Arrivé dans la famille Boutique pendant l’été 2017, le SH-01A met dans une toute petite boite le sympathique synthé-guitare du début des années 80, en quadruplant au passage sa polyphonie…
Le SH-101 est lancé en 1982. Il s’agit d’un synthé analogique monodique basique, doté d’une chaine VCO + Sub VCO -> VCF -> VCA, une enveloppe, un LFO, un petit arpégiateur et un séquenceur de 100 pas (c’est sympa !). Portable, compact et léger (4 kg), il peut être équipé d’une bandoulière et d’un petit grip optionnel (molette de pitchbend, interrupteur de modulation) qui se fixe sur la partie gauche pour former un mini manche, ce qui permet une utilisation live comme synthé-guitare.

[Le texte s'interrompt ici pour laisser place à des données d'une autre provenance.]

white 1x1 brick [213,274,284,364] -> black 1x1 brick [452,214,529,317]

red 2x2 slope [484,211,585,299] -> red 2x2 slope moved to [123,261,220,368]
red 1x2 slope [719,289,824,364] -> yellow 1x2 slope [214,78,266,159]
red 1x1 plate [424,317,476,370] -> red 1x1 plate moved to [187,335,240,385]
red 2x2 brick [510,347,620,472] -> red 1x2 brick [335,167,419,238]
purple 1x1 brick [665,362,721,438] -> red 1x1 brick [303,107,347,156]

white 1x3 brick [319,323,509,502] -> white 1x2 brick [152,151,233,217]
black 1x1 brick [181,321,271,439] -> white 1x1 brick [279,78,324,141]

Très facile à prendre en main, il est reconnaissable par un son de basse grassouillet et une onde pulse généreuse. Ce sera le dernier synthé mono de la marque pendant l’ère analogique. Récemment remis au goût du jour sous forme de plug-out pour les System-1 / System-8, il est désormais décliné au format Boutique, sous le doux nom de SH-01A, histoire de ne pas le confondre avec le SH-01 qui n’a rien à voir. Voyons si cette nouvelle incarnation, plus musclée que le plug-out, est aussi plus réussie…
Mini Module
Le SH-01A fait partie d’une prolifique famille comptant désormais 11 membres, qui partagent tous la même conception : un module ultra compact de moins de 1 kg, pouvant être monté dans une station d’accueil clavier ou boitier (voir encadré). En dépit de sa petite taille, un Boutique n’a rien de gadget : l’avant, la façade et l’arrière sont constitués d’une tôle pliée très solide ; seuls le dessous et les côtés sont en plastique. Tout comme le SH-101 à l’époque, le SH-01A est disponible en trois couleurs : un modèle de base gris et deux couleurs, rouge et bleue, en série limitée pour les collectionneurs.

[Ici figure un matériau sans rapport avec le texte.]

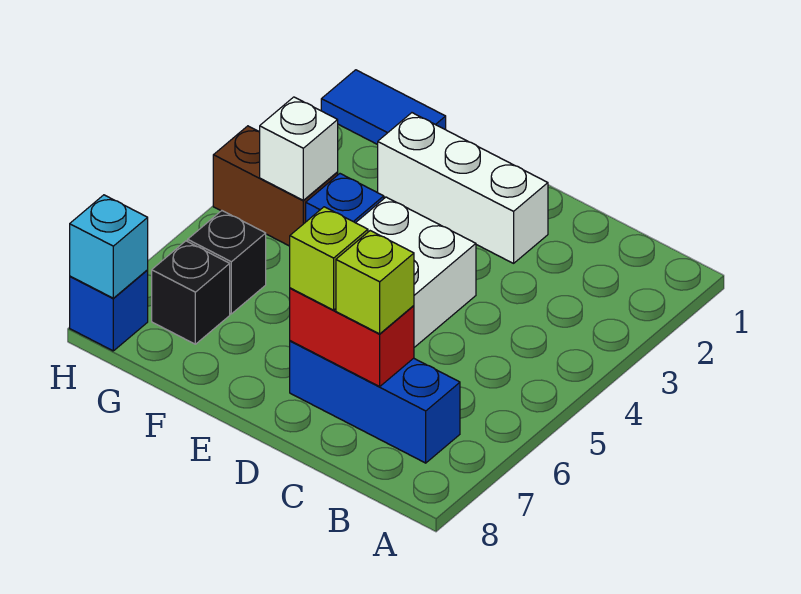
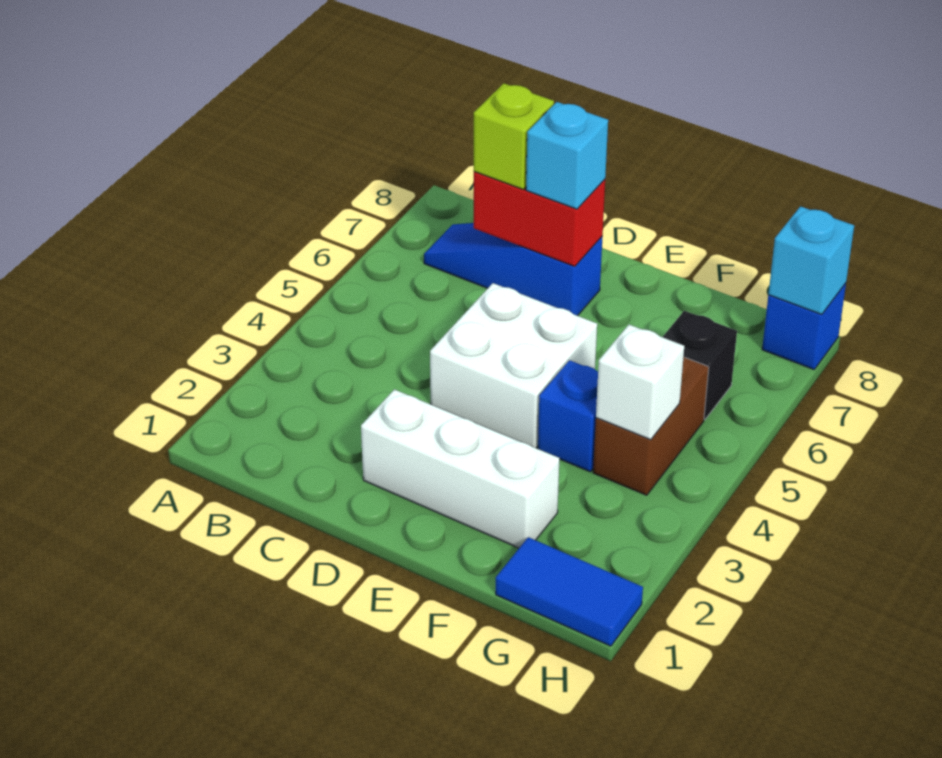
blue 1x3 brick [290,341,460,463] -> blue 1x3 slope [424,223,603,316]
lime 1x1 brick [290,207,368,310] -> cyan 1x1 brick [526,102,608,209]
brown 1x2 brick [213,126,338,246] -> brown 1x2 brick turned to [593,357,709,495]
black 1x1 brick [152,241,230,344] -> none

La façade est couverte de commandes : seize curseurs de petite taille (capuchons non éclairés), trois curseurs de très petite taille, deux sélecteurs rotatifs à six positions, six sélecteurs à deux/trois positions, deux potentiomètres, un encodeur et neuf boutons poussoirs à diodes. Le débattement et l’écartement des curseurs principaux sont suffisants pour permettre une manipulation correcte. Un écran de quatre diodes et sept segments complète le tout, affichant le nom de certains paramètres et/ou réglages, mais ne reflétant hélas pas la valeur des curseurs quand on les manipule, dommage… Tout ce beau monde est assez logiquement réparti sur deux rangées, les commandes de synthèse en haut et les autres réglages en bas (menu, sélection des programmes, séquences, arpèges, commandes…). On apprécie le sélecteur de transposition sur trois octaves en façade, tout comme la touche Key Transpose pour travailler par demi-ton.

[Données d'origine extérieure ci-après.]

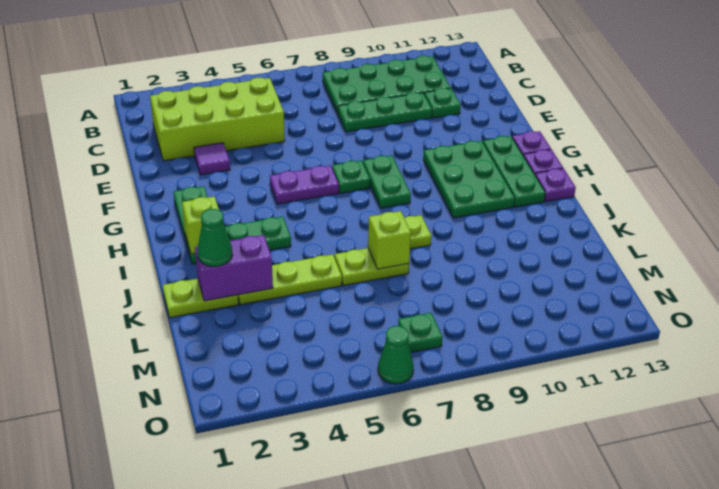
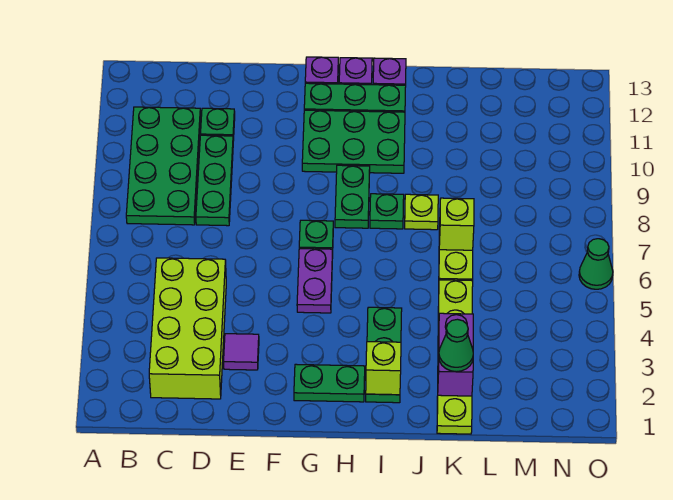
green 1x2 plate [363,155,411,208] -> green 1x2 plate turned to [335,165,370,228]
green 1x1 plate [398,313,443,353] -> green 1x1 plate moved to [370,194,404,229]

La prise en main est aisée, ce qui est normal étant donné le nombre restreint de paramètres à éditer. Plus pénible, c’est de devoir d’entrer dans le menu pour changer de programme ou de séquence, puis revenir en mode normal pour lancer la séquence ou l’arpège. À gauche de la façade, on trouve les deux rubans classiques sur certains modules Boutique, avec rétroéclairage de position. Lorsqu’un clavier est raccordé, le premier ruban fait office de pitchbend (avec retour au centre virtuel), alors que le second fait office de molette de modulation. Lorsque rien n’est raccordé, le premier ruban déclenche les sons suivant un tempérament à définir parmi seize choix.
À droite de la façade, on trouve une sortie CV/Gate (V/Octave, avec choix du 0 V, ajustements fins de la fréquence d’origine et de la pente) pour piloter le monde analogique et une entrée pour horloge. Le reste de la connectique est situé à l’arrière et ressemble à pas mal d’autres modules Boutique : interrupteur secteur, port micro-USB (alimentation, MIDI et audio), mini-potentiomètre de volume, sortie casque stéréo, sortie ligne stéréo, entrée ligne stéréo et entrée/sortie MIDI DIN. La connectique audio est au format mini-jack.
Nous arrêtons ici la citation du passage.